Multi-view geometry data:
========================================
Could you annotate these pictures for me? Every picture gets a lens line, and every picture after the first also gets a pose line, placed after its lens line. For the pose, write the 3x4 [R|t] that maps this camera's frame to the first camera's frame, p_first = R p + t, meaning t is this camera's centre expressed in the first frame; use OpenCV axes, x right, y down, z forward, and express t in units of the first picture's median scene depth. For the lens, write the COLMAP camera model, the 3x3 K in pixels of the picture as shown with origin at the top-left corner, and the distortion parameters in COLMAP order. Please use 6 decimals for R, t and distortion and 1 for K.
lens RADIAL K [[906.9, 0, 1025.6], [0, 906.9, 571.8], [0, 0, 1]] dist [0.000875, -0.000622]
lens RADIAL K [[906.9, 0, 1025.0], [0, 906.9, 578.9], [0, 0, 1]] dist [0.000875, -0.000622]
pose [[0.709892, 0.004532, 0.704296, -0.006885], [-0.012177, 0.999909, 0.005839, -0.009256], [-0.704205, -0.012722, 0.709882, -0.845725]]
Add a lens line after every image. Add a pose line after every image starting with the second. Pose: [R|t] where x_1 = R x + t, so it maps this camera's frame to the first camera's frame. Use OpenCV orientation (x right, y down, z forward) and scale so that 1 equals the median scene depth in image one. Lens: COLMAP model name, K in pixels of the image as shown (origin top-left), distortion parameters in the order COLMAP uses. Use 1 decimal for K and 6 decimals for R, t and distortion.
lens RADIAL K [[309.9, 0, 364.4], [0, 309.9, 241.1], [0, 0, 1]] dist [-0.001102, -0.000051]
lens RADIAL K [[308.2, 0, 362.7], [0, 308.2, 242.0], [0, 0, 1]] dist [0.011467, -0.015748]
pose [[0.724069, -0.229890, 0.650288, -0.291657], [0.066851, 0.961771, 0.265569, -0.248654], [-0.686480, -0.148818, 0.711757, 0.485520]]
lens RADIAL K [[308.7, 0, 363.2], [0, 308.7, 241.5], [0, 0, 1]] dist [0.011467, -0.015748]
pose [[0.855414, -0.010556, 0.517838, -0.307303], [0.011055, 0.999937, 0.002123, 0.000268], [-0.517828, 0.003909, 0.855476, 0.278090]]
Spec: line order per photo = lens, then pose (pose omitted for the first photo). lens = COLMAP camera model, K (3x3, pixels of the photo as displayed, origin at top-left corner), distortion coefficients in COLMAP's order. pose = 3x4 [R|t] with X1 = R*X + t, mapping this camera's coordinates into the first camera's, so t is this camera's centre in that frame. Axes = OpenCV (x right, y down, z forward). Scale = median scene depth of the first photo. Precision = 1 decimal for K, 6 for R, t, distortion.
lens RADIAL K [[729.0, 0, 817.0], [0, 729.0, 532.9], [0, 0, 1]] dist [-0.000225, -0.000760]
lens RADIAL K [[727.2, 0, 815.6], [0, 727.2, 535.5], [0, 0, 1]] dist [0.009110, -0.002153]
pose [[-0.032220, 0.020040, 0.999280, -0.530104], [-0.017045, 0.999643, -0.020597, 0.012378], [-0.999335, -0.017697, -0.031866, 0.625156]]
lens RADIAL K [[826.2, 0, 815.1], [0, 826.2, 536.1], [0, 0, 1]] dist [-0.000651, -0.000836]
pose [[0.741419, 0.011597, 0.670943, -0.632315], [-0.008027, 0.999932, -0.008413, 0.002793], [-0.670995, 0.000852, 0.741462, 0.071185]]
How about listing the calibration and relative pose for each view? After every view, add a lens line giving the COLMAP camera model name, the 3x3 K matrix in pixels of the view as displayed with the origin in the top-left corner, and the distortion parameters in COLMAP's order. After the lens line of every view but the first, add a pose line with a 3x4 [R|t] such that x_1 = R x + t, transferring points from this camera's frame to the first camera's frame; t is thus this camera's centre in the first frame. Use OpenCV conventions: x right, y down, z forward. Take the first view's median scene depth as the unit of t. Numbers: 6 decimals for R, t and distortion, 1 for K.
========================================
# ACTIVITY:
Reproduce the records above word for word. Start at the line containing "Spec: line order", end at the line containing "0.000852, 0.741462, 0.071185]]", and include both of those lines.

# TASK RESPONSE:
Spec: line order per photo = lens, then pose (pose omitted for the first photo). lens = COLMAP camera model, K (3x3, pixels of the photo as displayed, origin at top-left corner), distortion coefficients in COLMAP's order. pose = 3x4 [R|t] with X1 = R*X + t, mapping this camera's coordinates into the first camera's, so t is this camera's centre in that frame. Axes = OpenCV (x right, y down, z forward). Scale = median scene depth of the first photo. Precision = 1 decimal for K, 6 for R, t, distortion.
lens RADIAL K [[729.0, 0, 817.0], [0, 729.0, 532.9], [0, 0, 1]] dist [-0.000225, -0.000760]
lens RADIAL K [[727.2, 0, 815.6], [0, 727.2, 535.5], [0, 0, 1]] dist [0.009110, -0.002153]
pose [[-0.032220, 0.020040, 0.999280, -0.530104], [-0.017045, 0.999643, -0.020597, 0.012378], [-0.999335, -0.017697, -0.031866, 0.625156]]
lens RADIAL K [[826.2, 0, 815.1], [0, 826.2, 536.1], [0, 0, 1]] dist [-0.000651, -0.000836]
pose [[0.741419, 0.011597, 0.670943, -0.632315], [-0.008027, 0.999932, -0.008413, 0.002793], [-0.670995, 0.000852, 0.741462, 0.071185]]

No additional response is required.